Exercise description >> Retype every line of the listing below word for word, leaving out the pictures.

[Entries shown — start]

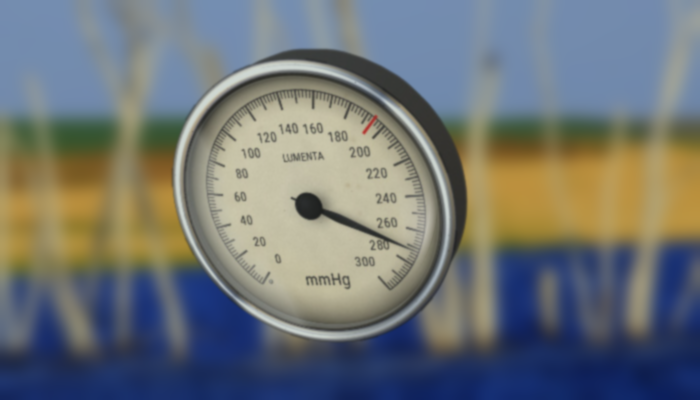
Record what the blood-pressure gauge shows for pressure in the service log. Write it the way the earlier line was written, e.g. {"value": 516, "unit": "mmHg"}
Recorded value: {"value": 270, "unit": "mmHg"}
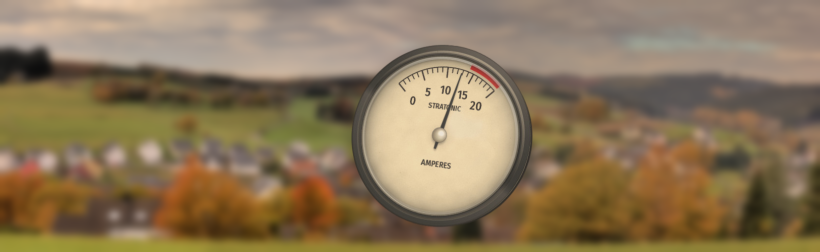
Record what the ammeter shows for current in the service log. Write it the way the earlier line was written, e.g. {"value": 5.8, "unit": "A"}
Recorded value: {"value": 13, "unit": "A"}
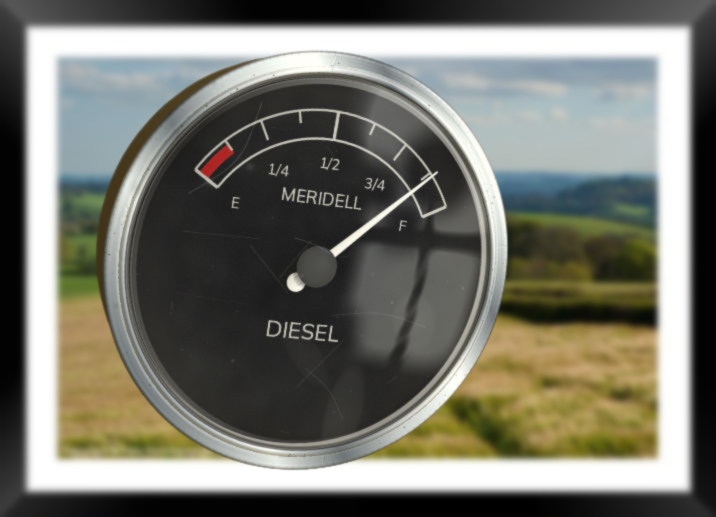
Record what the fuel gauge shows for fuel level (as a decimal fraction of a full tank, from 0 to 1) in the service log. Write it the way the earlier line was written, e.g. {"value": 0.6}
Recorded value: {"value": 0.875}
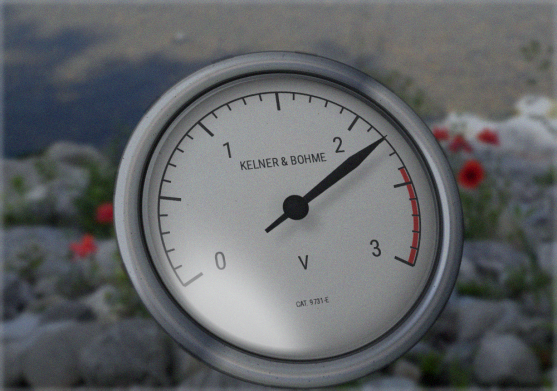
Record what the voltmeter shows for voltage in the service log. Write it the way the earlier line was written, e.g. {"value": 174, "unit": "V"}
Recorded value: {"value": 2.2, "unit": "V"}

[Entries shown — finish]

Result below >>
Record what the blood-pressure gauge shows for pressure in the service log. Write it the way the earlier line was written, e.g. {"value": 516, "unit": "mmHg"}
Recorded value: {"value": 270, "unit": "mmHg"}
Record what the ammeter shows for current in the service log. Write it the way the earlier line was written, e.g. {"value": 5.8, "unit": "A"}
Recorded value: {"value": 13, "unit": "A"}
Record what the fuel gauge shows for fuel level (as a decimal fraction of a full tank, from 0 to 1) in the service log. Write it the way the earlier line was written, e.g. {"value": 0.6}
Recorded value: {"value": 0.875}
Record what the voltmeter shows for voltage in the service log. Write it the way the earlier line was written, e.g. {"value": 174, "unit": "V"}
Recorded value: {"value": 2.2, "unit": "V"}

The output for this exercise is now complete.